13. December 21: When an announcement came over the loud speaker,
assumed the foetal position and screamed 'NO! NO! It's those voices again.

And; last, but not least:
14. December 23: Went into a fitting room, shut the door, waited a while and then yelled, very loudly, 'There is no toilet paper in here.'



Yours sincerely,
Charles Brown
Store Manager

large_steve182
24-07-09, 09:41 PM
wow there some good ideas,
that guys obviously no amature when it comes to tescos. my tescos trips consist of using there trolleys as skateboards and try and race people and buying everything to do with hannah montana and a huge pack of toilet roll.

Rysee
24-07-09, 09:44 PM
was soo tempted to run carboard cut out Joe Calzaghe down with my trolley in tesco, too much security tho, it would have been hilarious

MK999
24-07-09, 09:53 PM
This man is quite obviously a legend, and deserves a 20% discount more than a ban.

Johnny A
24-07-09, 09:54 PM
Wasn't me, honest

Asa-James
24-07-09, 09:56 PM
thats brilliant, i now have many many ideas for when i hand my notice in there.

mowgli
24-07-09, 09:56 PM
its a pity that its an old american email, cos it has some funny ideas..

Tesco banbury is the sort of store that has its own coroner, not that their customers are rough or anything......

mowgli
24-07-09, 10:02 PM
just try DELI BINGO.......

rules are simple.. walk up to ticket machine & remove 20 numbers, then get your companion to do the same...

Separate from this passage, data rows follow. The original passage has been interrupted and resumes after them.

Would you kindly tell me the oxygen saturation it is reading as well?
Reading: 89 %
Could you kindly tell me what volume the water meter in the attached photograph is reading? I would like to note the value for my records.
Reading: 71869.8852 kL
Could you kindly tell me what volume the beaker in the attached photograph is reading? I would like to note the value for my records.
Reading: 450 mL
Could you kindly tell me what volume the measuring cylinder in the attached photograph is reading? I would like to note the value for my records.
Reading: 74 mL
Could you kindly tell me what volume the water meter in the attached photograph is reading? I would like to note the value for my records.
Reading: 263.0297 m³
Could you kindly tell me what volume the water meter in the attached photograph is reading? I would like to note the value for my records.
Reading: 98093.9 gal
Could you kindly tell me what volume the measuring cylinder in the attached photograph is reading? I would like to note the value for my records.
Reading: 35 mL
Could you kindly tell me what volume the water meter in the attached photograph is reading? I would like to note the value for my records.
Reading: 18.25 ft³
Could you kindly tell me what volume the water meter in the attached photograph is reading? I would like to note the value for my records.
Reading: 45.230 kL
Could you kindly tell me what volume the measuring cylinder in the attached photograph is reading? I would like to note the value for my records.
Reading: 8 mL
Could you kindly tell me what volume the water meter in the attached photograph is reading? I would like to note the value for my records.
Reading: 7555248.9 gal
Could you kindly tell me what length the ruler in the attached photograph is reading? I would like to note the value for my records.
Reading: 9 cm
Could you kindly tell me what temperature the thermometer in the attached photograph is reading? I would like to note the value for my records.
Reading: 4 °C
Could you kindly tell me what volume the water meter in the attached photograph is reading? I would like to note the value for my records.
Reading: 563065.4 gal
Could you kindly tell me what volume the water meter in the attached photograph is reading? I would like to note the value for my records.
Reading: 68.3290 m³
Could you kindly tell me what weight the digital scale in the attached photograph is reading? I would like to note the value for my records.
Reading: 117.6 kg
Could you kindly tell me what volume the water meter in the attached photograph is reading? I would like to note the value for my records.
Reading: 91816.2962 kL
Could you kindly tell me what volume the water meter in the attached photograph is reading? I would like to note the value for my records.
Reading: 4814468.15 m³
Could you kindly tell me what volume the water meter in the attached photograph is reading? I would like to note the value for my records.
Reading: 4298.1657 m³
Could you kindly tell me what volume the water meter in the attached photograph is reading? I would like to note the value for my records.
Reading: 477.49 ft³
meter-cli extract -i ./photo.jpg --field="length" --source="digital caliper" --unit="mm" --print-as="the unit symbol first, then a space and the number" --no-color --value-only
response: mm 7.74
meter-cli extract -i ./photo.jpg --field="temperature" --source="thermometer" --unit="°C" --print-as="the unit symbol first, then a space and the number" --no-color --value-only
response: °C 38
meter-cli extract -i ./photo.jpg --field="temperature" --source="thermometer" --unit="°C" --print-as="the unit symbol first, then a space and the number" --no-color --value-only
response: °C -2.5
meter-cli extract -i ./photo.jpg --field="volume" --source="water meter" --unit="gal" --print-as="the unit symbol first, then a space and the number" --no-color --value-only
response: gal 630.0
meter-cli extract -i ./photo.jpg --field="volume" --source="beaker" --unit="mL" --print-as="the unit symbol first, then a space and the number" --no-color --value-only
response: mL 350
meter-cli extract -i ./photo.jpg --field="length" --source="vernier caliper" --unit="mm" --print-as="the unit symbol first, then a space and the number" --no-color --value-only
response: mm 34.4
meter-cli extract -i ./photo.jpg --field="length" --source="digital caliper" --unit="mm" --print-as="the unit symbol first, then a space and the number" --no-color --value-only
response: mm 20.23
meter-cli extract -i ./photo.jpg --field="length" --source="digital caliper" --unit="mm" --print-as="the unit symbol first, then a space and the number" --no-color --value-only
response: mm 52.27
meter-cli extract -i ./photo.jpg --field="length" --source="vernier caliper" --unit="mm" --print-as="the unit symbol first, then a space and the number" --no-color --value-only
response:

when the girl has called out the eighth or nineth number without any response, shout 'HOUSE'

or the best one to try if you have a really annoying pushy git in the queue behind you, I did & security got called to escort him out...that taught him to shin me with his trolley

place an item on the conveyor, then place each following item approx 18" apart so you get the conveyor speed just right so as the girl scans one & reaches round, then next one is there, thus keeping the conveyor running... it is no slower than simply piling all the items on randomly, but it winds people up like a clock.

stupot89
24-07-09, 10:03 PM
looks like i will be havin some fun tommorrow

auzzy2000
24-07-09, 10:08 PM
if you ever see one of those.SLIPPERY WHEN WET SIGNS. walk past and suddenly slip over and roll around in agony.see what happens then when a member of staff come ask them for a form!!WHERE THERES BLAME THERES A CLAIM

Rysee
24-07-09, 10:11 PM
no you have to hide the sign then do it

mowgli
24-07-09, 10:15 PM
if you actually go to the deli counter to buy something, if you ask for 100g of something, they always stick too much on the scale, then ask you if that is ok..... tell them 'No, I asked for exactly 100g & thats what I want' then ask for 100g of something else & see what they do......

auzzy2000
24-07-09, 10:21 PM
ye i knew that.but its good to get a reaction from them!!didnt really want to claim

~~joycey~~
25-07-09, 04:41 AM
FLOL lol

dj_wudgey
25-07-09, 10:17 AM
that guy is class ha ha he knows what to do **** about so the wife wont take him no more!!